A Rat Race on a Straight Track
By building mini-models of city layouts at the Tel Aviv University Research Zoo, Prof. Eilam and his colleagues found that grid-like city layouts ― like that of Manhattan ― are much more rat- and people-friendly than cities with unstructured and winding streets, like those in New Orleans.
“We’ve built an environment to test city plans, so that ‘soul-less’ and ineffective new neighborhoods won’t be built,” Prof. Eilam says. “Using our model of rat behavior, it takes just a few minutes for city planners to test whether a new plan will work. It’s a way to avoid disasters and massive expense.” He expects that the choices the rats make will eventually be optimized and plugged into a computer tool.

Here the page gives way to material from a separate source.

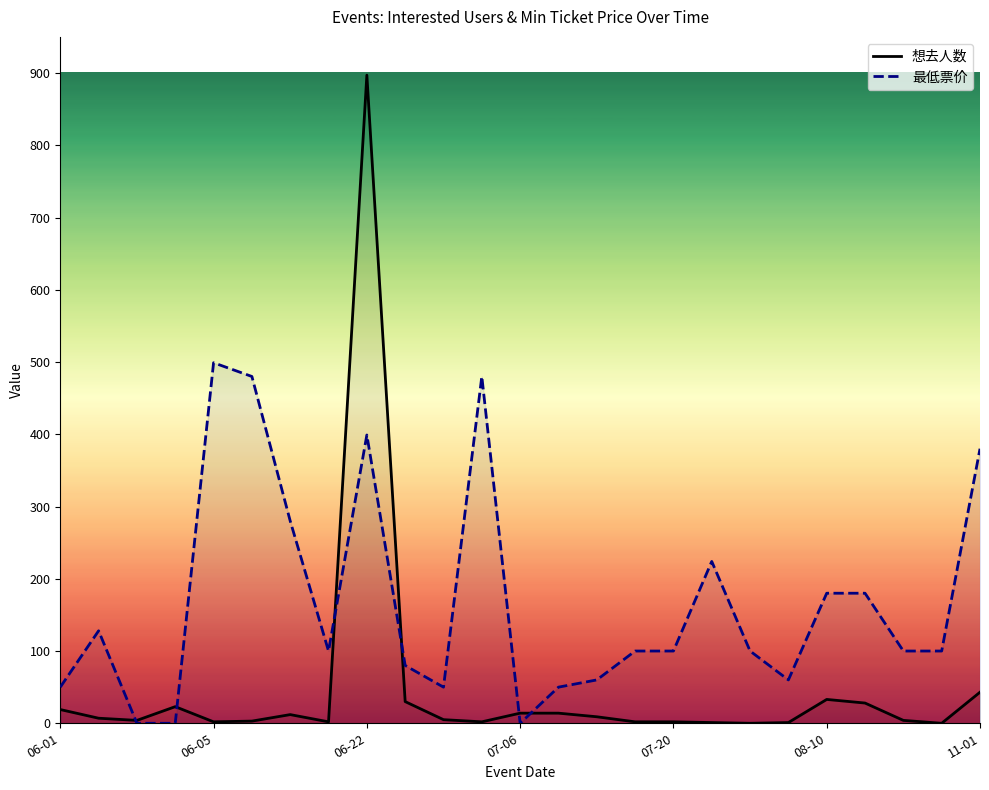

What is the difference between the second highest and second lowest values in the 最低票价 series?

480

Prof. Eilam and Prof. Juval Portugali, a geography researcher, based their study on the fact that rats build cognitive maps to help orient themselves in nature. In essence, this cognitive “rat map” works to help them know where they are in space and time.
“Manhattan” Navigable, “New Orleans” Disorienting
“We put rats in relatively large areas with objects and routes resembling those in Manhattan,” explains Prof. Eilam. The rats, he found, do the same things humans do: They establish a grid system to orient themselves. Using the grid, the rats covered a vast amount of territory, “seeing the sights” quickly.

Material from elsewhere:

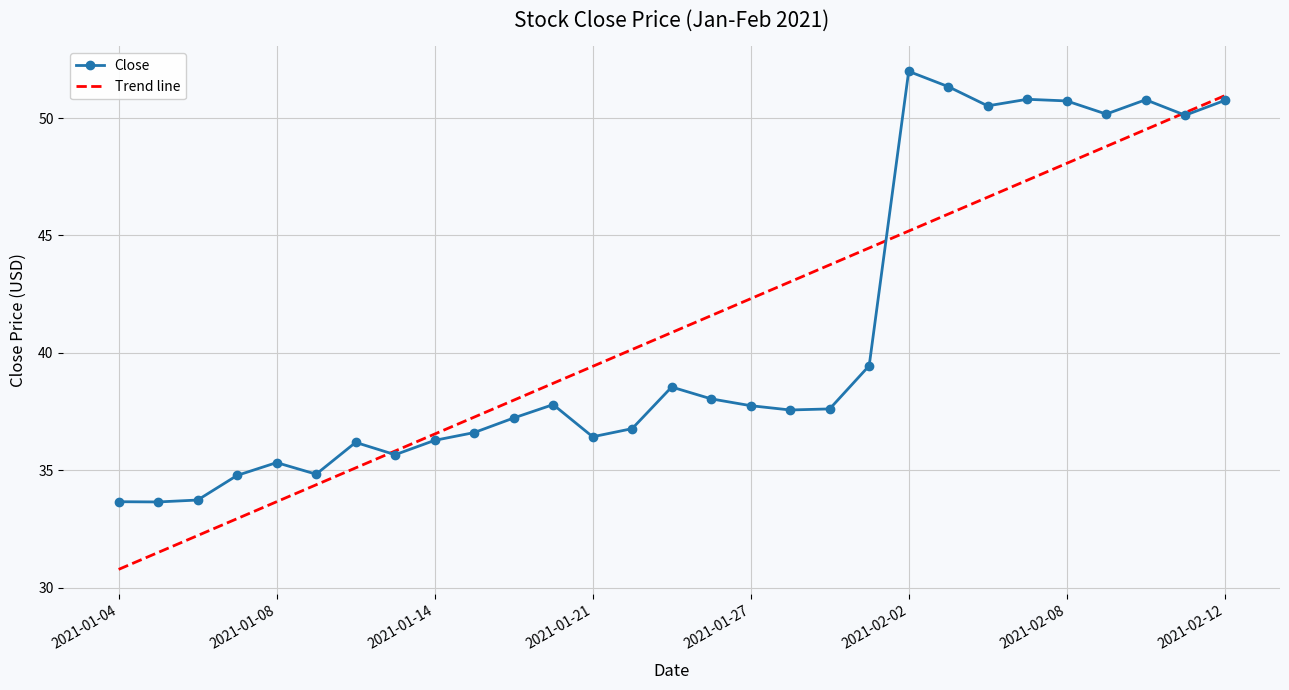

What is the maximum value for Trend line?

51.0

In contrast, rats in an irregular plan resembling New Orleans’ failed to move far from where they started and didn’t cover much territory, despite travelling the same distances as the “Manhattan rats.”
Prof. Eilam and his colleagues say that urban planners can use this rat behavior model to test how the public will respond to new objects ― such as tall buildings or cooperative housing ― in the real world.